Стол субботы… Чистые руки отца, его белая праздничная рубаха умиротворяют меня. Отец был добрым. Потом подавали на стол. Ох, как же я любил поесть! Фаршированная рыба, кисло-сладкое мясо с морковью, лапша, холодец из телячьих ножек, суп, компот, белая хала.
Мать копошится у печки, напевая какой-то синагогальный мотив, мы подпеваем. Тут я вспоминаю про дедушку-кантора, про мельничку, вертящуюся в моем сердце, и начинаю вздыхать. Слезы льются из глаз. Мама, тоже вся в слезах, допевает мелодию с трудом, навзрыд, уже растягивая слова.
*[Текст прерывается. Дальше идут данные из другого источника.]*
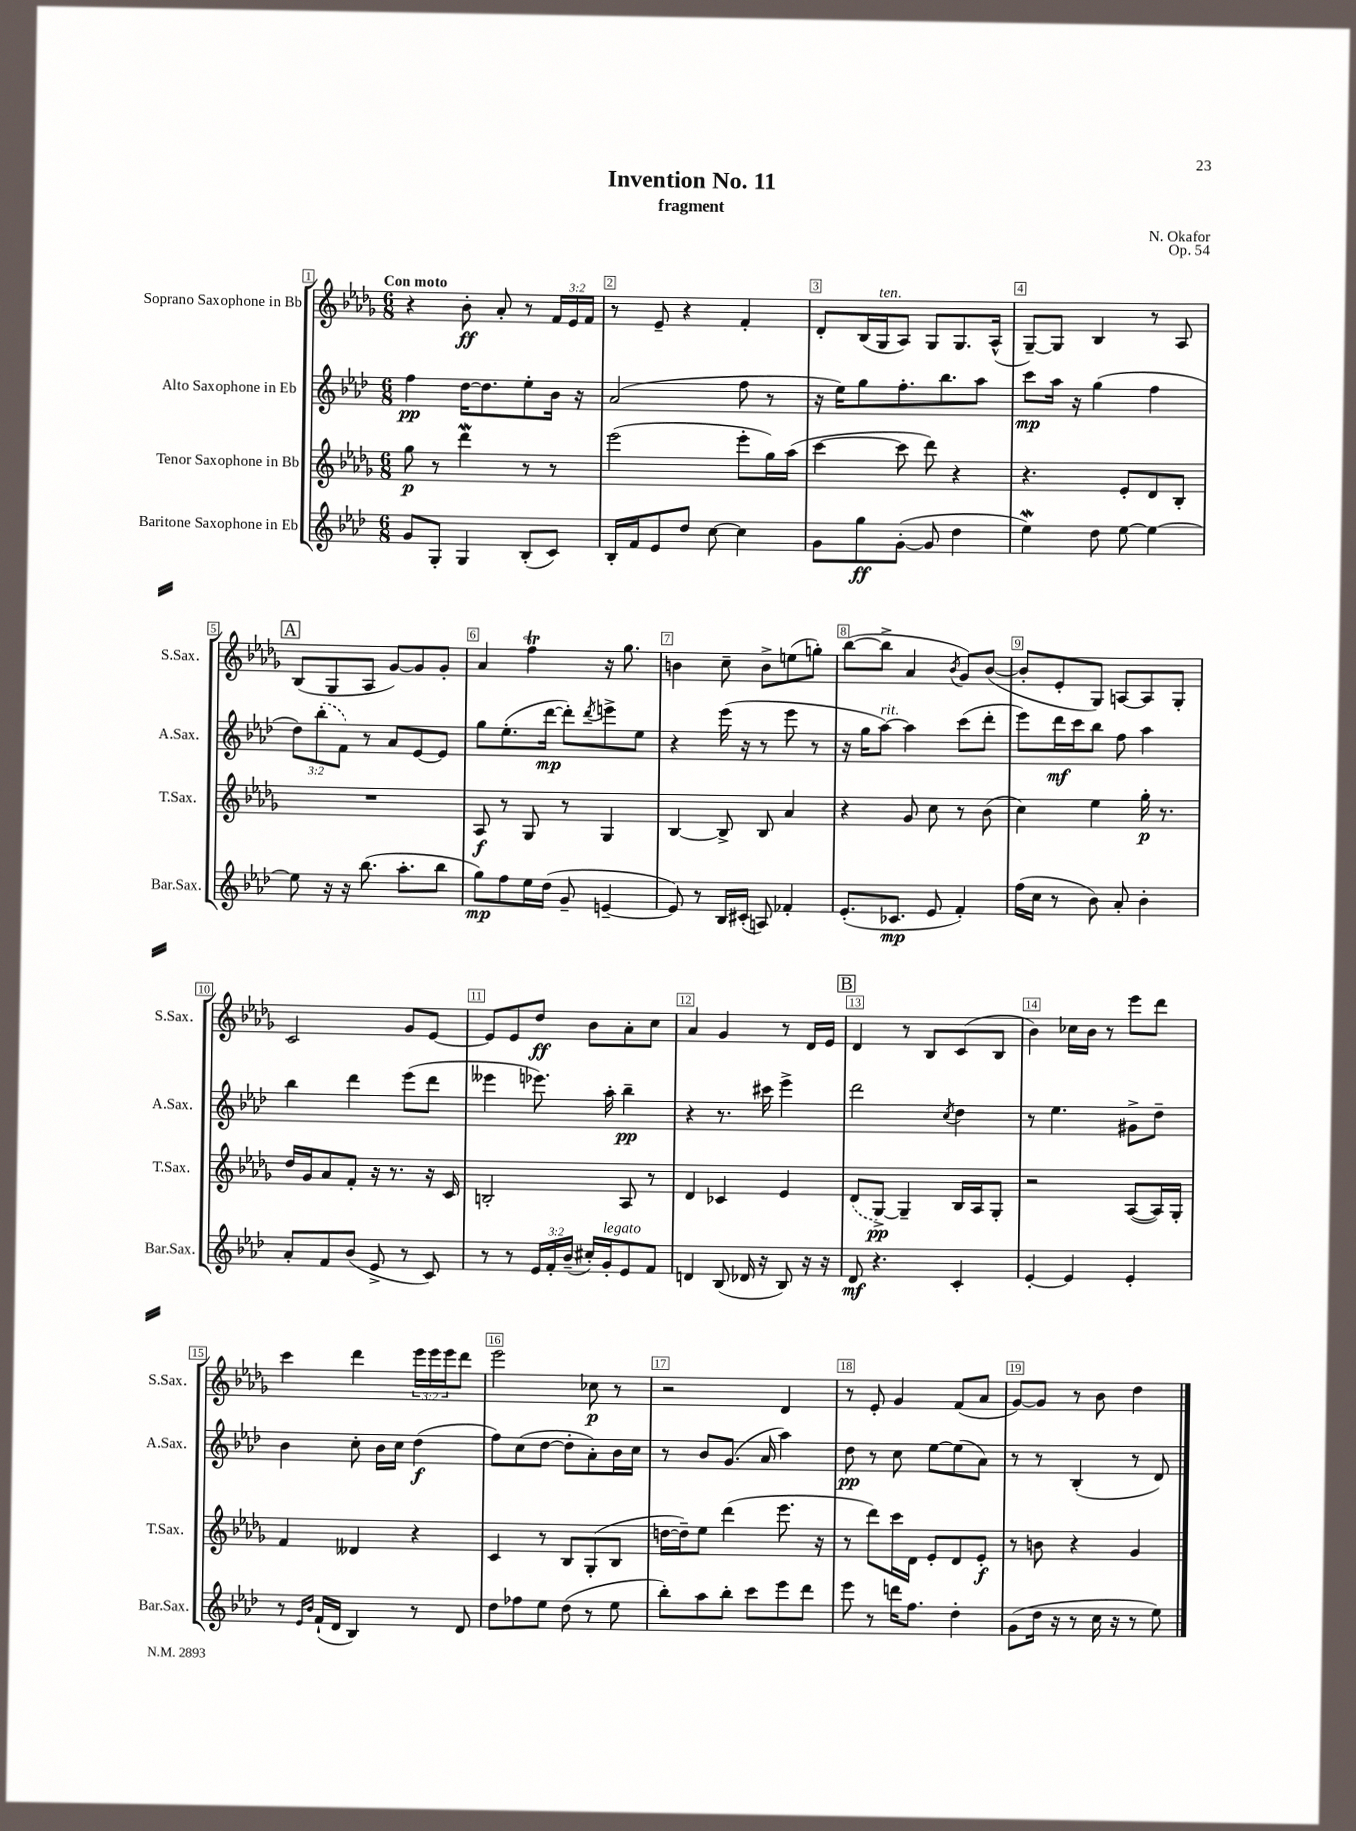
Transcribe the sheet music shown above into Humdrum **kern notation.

**kern	**kern	**kern	**kern
*staff4	*staff3	*staff2	*staff1
*clefG2	*clefG2	*clefG2	*clefG2
*k[b-e-a-d-]	*k[b-e-a-d-g-]	*k[b-e-a-d-]	*k[b-e-a-d-g-]
*M6/8	*M6/8	*M6/8	*M6/8
8g	8gg-	4ff	4r
8G'	8r	.	.
4G	4ddd-	[16dd-	8b-'
.	.	8.dd-]	.
.	.	.	8a-'
(8B-'	8r	8ee-'	8r
8c)	8r	16b-	24f
.	.	.	24e-
.	.	16r	.
.	.	.	24f
=	=	=	=
16B-'	(2eee-	(2a-	8r
16f	.	.	.
8e-	.	.	8e-~
8dd-	.	.	4r
[8cc	.	.	.
4cc]	8eee-'	8ff	4f'
.	16gg-)	8r	.
.	(16aa-	.	.
=	=	=	=
8g	[4ccc	16r	8d-'
.	.	16ee-)	.
8gg	.	8gg	(16B-
.	.	.	16G-
([8g'	8ccc]	8.ff'	8A-)
8g]	8ddd-)	.	8G-
.	.	8.bb-	.
4dd-	4r	.	8.G-
.	.	8aa-	.
.	.	.	(16A-^^
=	=	=	=
4ee-)	4.r	8ccc	[8G-~)
.	.	16aa-	8G-]
.	.	16r	.
8dd-	.	(4gg	4B-
[8ee-	8e-'	.	.
4ee-_	8d-	4ff	8r
.	8B-'	.	8A-
=	=	=	=
8ee-]	2.r	12dd-)	(8B-
.	.	(12bb-'	.
16r	.	.	8G-
.	.	12f)	.
16r	.	.	.
(8.bb-	.	8r	8A-
.	.	8a-	[8g-)
8.aa-'	.	.	.
.	.	[8e-	8g-]
8bb-	.	8e-]	8g-'
=	=	=	=
8gg)	8A-	8gg	4a-
8ff	8r	(8.ee-'	.
16ee-	8G-	.	4ff
(16dd-	.	[16ddd-	.
8g~	8r	8ddd-'])	.
.	.	8qddd-	.
[4e~	4G-	8eee^	16r
.	.	.	8.gg-
.	.	8ee-	.
=	=	=	=
8e])	[4B-	4r	4b
8r	.	.	.
16B-	8B-^]	(16eee-	8cc~
(16c#'	.	16r	.
8A)	8B-	8r	8b^
4f-'	4a-	8eee-	(8ee
.	.	8r	8gg')
=	=	=	=
(8.e-'	4r	16r	([8bb-
.	.	16gg	.
.	.	[8aa-)	8bb-^]
8.c-	.	.	.
.	8g-	4aa-]	4a-
8e-	8cc	.	.
.	.	.	8qb-
4f')	8r	(8ccc	8g-)
.	(8b-	8ddd-'	([8b-
=	=	=	=
(16ff	4cc)	8eee-)	8b-']
16cc	.	.	.
8r	.	16ddd-	8e-'
.	.	16ccc	.
8b-)	4ee-	8bb-	8G-)
8a-'	.	8ff	[8A
4b-'	16gg-'	4aa-	8A]
.	8.r	.	.
.	.	.	8G-'
=	=	=	=
8a-'	16dd-	4bb-	2c
.	16g-	.	.
8f	8a-	.	.
(8b-	8f'	4ddd-	.
8e-^	16r	.	.
.	8.r	.	.
8r	.	(8eee-	8g-
8c)	16r	8ddd-	[8e-
.	16c	.	.
=	=	=	=
8r	2B'	4eee--	8e-]
8r	.	.	8e-
24e-	.	8.eee-)	8dd-
24f'	.	.	.
(24b-~	.	.	.
16cc#')	.	.	8b-
16g'	.	16aa-'	.
8e-	8A-	4bb-~	8a-'
8f	8r	.	8cc
=	=	=	=
4d	4d-	4r	4a-
(8B-	4c-	8.r	4g-
16d-	.	.	.
16r	.	16ccc#	.
8B-)	4e-	4eee-^	8r
16r	.	.	16d-
16r	.	.	16e-
=	=	=	=
8d-	(8d-	2ddd-	4d-
4.r	[8G-^)	.	.
.	4G-~]	.	8r
.	.	.	8B-
.	.	8qcc	.
4c'	16B-	4dd-	(8c
.	16A-	.	.
.	8G-'	.	8B-
=	=	=	=
[4e-'	2r	8r	4b-)
.	.	4.ee-	.
4e-]	.	.	16cc-
.	.	.	16b-
.	.	.	8r
4e-'	([8A-	8g#^	8eee-
.	16A-])	8dd-~	8ddd-
.	16G-'	.	.
=	=	=	=
8r	4f	4b-	4ccc
16qqe-	.	.	.
16qqb-	.	.	.
(16f`	.	.	.
16d-	.	.	.
4B-)	4d--	8cc'	4ddd-
.	.	16b-	.
.	.	16cc	.
8r	4r	(4dd-	24eee-
.	.	.	24eee-
.	.	.	24eee-
8d-	.	.	8ddd-
=	=	=	=
8dd-	4c	8ff)	2eee-
8ff-	.	(8cc	.
8ee-	8r	[8dd-	.
(8dd-	8B-	8dd-']	.
8r	(8G-'	8a-')	8cc-
8ee-	8B-	16b-	8r
.	.	16cc	.
=	=	=	=
8bb-')	[16dd	8r	2r
.	16dd~])	.	.
8aa-	8ee-	8b-	.
8bb-'	(4ddd-	(8.g	.
8ccc	.	.	.
.	.	16a-	.
8eee-	8.eee-	4aa-)	4d-
8ddd-	.	.	.
.	16r	.	.
=	=	=	=
8eee-	8r	8dd-	8r
8r	8ddd-)	8r	8e-'
16ddd	16ccc	8cc	4g-
8.ff	16d-	.	.
.	8e-'	[8ee-	.
4dd-'	8d-	(8ee-]	(8f
.	8e-'	8a-)	8a-
=	=	=	=
(8g	8r	8r	[8g-)
16dd-	8b	8r	8g-]
16r	.	.	.
8r	4r	(4B-'	8r
16cc	.	.	8b-
16r	.	.	.
8r	4g-	8r	4dd-
8ee-)	.	8d-)	.
==	==	==	==
*-	*-	*-	*-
Свечи в комнате догорают, свечи на небе бледнеют».
Это начало шагаловской книги «Моя жизнь». Дед – кантор, отец – грузчик, тети: Муся, Хая, Гуча, дядя Ноех, игравший на скрипке, мать у печи, еврейское местечко в черте оседлости – все эти образы сохранились у него на всю жизнь.
Он любил своих родственников-евреев, он был влюблен в свой родной Витебск и сохранил эту любовь на всю жизнь.
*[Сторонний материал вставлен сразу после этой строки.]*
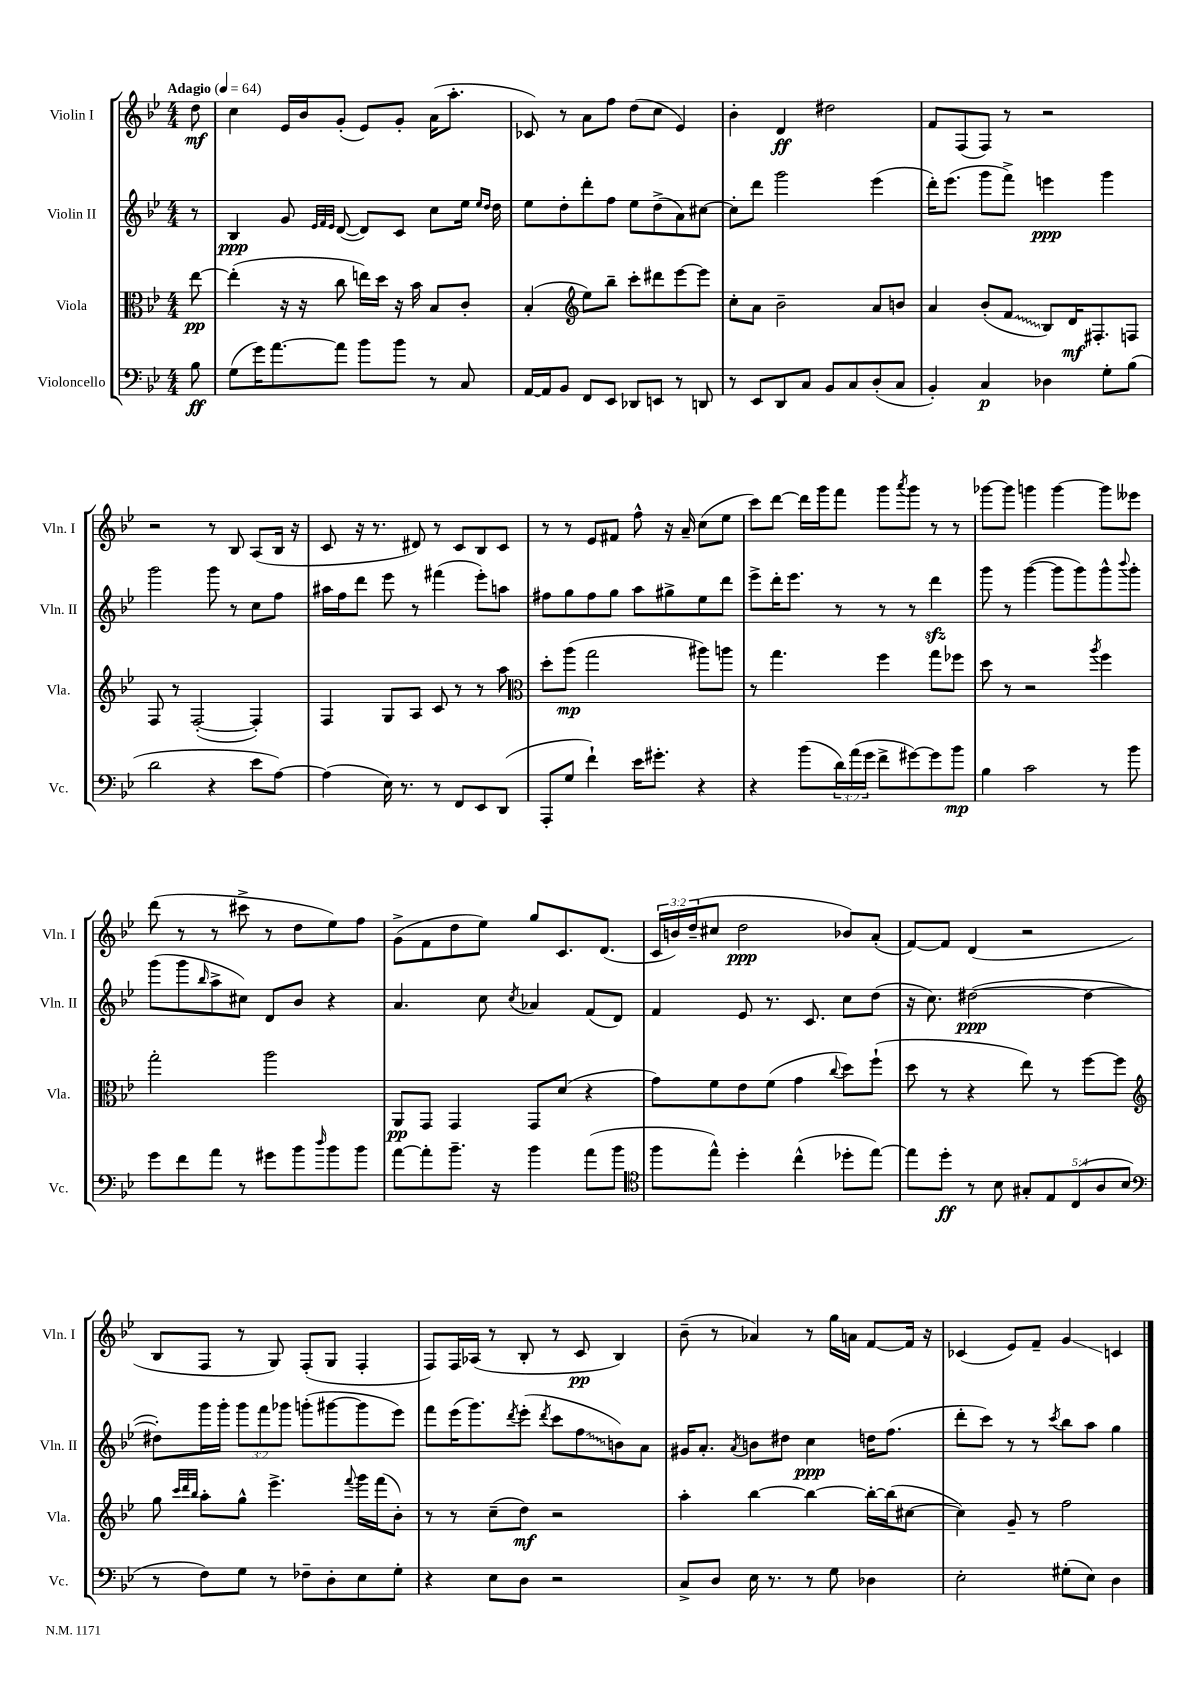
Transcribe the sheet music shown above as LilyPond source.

15 февраля 1944 года в нью-йоркском еженедельнике «Эйникайт» он публикует письмо – стихотворение в прозе – «К моему родному городу Витебску»:
«Как давно мой город любимый, не видел тебя, не слыхал, не беседовал с облаками твоими, не опирался о заборы твои.
Подобный грустному вечному страннику – дыханье твое я переносил с одного полотна на другое, все эти годы я обращался к тебе, ты мне мерещился во сне.
Мой дорогой, почему ты не сказал мне с болью – тогда, много лет назад: «Ты зачем покидаешь меня?»
Этот юноша, думал ты, ищет чего-то. Он ищет только изящества красок, что сыпятся звездами с неба, оседая на кровлях светло и прозрачно, как снег. Где он там найдет эти краски, откуда им взяться?
Почему бы не поискать ему здесь, среди нас, в этом городе, в этой стране. где он рожден?
На твоей земле, моя родина, душа моя, я оставил ту гору, в которой лежат мои умершие родители – камни осыпаются там и шуршат.
Почему я ушел от тебя? Мое сердце с тобою, с обновленным миром твоим, светозарным примером в истории».
Эта любовь к городу была лишь частицей любви к своему народу, родственникам, друзьям и знакомым, старым и молодым евреям. И появившиеся впоследствии реальные и нереальные сюжеты его картин имели под собою реальную основу. Вот такой является картина под названием «Дедушкин дом».